== GOAL A ==
Write out, word for word, the part of the passage on verdict boundary conditions that opens with the words containing "From Hypothesis Testing" and closes with "my practical threshold?".
== GOAL B ==
Write the next portion of the passage on verdict boundary conditions, beginning after its final sentence.

Verdict Boundary Condition

When $L = t$ (bounds lower equals threshold), the verdict is $\mathrm{Inconclusive}$ , not $\mathrm{Greater}$ . When $U = t$ (bounds upper equals threshold), the verdict is $\mathrm{Inconclusive}$ , not $\mathrm{Less}$ . The verdict is $\mathrm{Greater}$ only when $L > t$ (strictly).

This conservative choice reflects the discrete nature of confidence bounds: the true value could plausibly equal the boundary.

From Hypothesis Testing to Practical Thresholds

Compare1 embodies the Inversion Principle: instead of asking Can I reject the hypothesis that Center equals zero?, Compare1 answers Is Center reliably greater than my practical threshold?

== DATASET SECTION ==

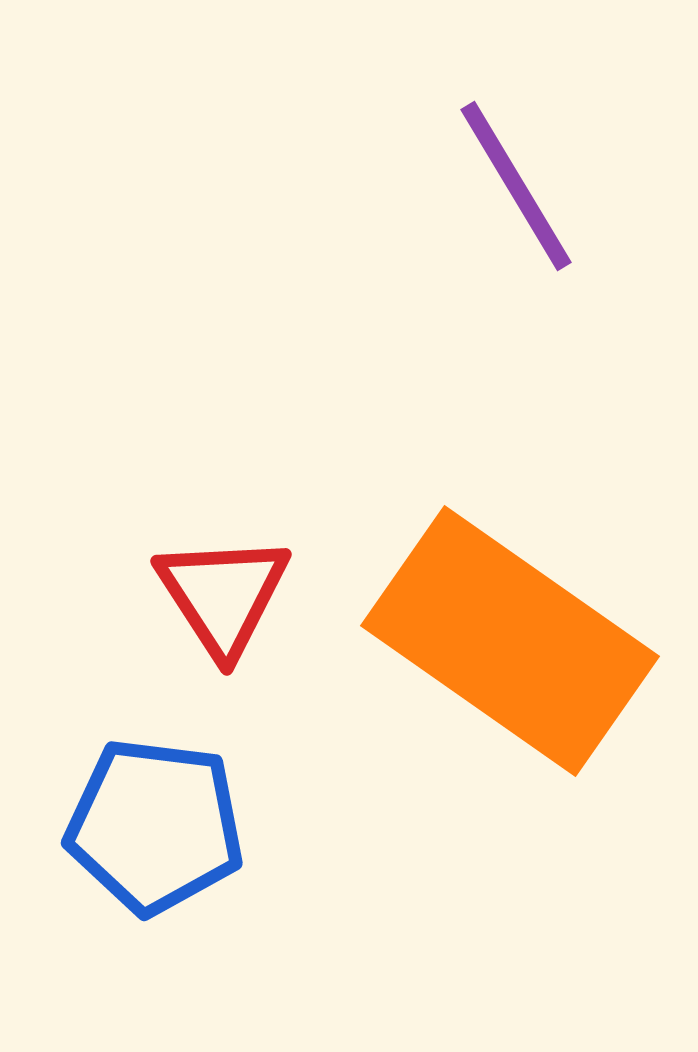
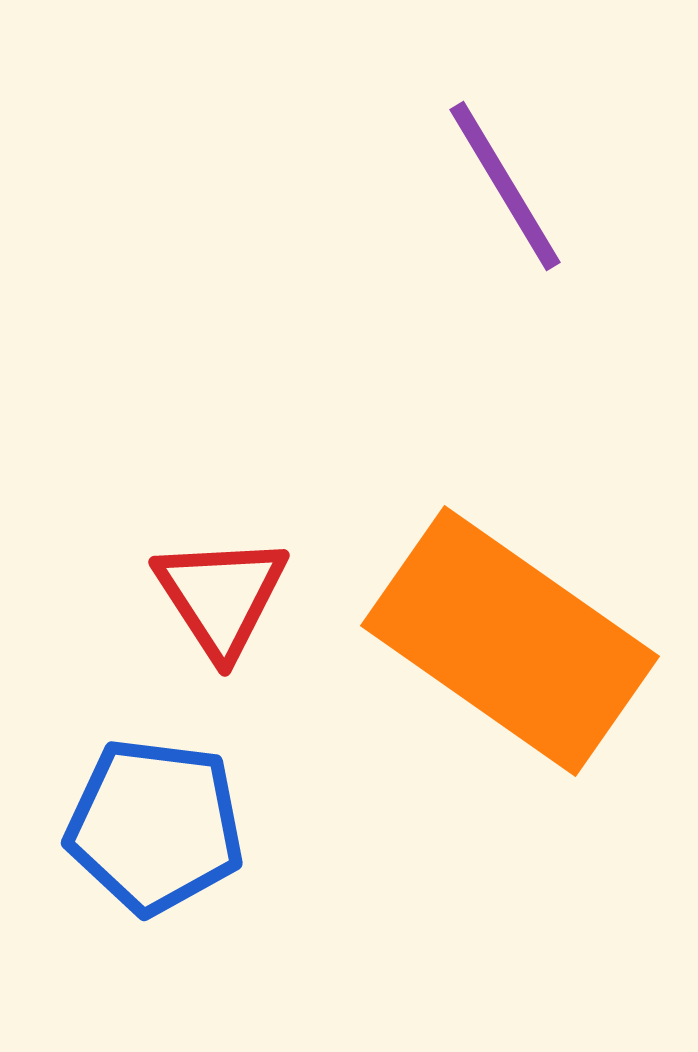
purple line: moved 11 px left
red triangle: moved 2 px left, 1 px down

== FINAL ANSWER A ==
From Hypothesis Testing to Practical Thresholds

Compare1 embodies the Inversion Principle: instead of asking Can I reject the hypothesis that Center equals zero?, Compare1 answers Is Center reliably greater than my practical threshold?

== FINAL ANSWER B ==
Traditional hypothesis testing against zero may declare a $0.01\%$ difference statistically significant with large enough sample sizes, even when the difference is practically irrelevant. Compare1 forces explicit specification of practical thresholds and returns a ternary verdict ( $\mathrm{Less}$ , $\mathrm{Greater}$ , $\mathrm{Inconclusive}$ ) that respects both statistical uncertainty and practical relevance.

Tests

The $\operatorname{Compare1}$ test suite contains 18 test cases (5 demo + 3 multi-threshold + 1 order + 3 misrate + 3 natural + 3 error). All tests use seed "compare1-tests" for reproducibility. Each test case output is a JSON object with a projections array; each projection has estimate, lower, upper, and verdict fields.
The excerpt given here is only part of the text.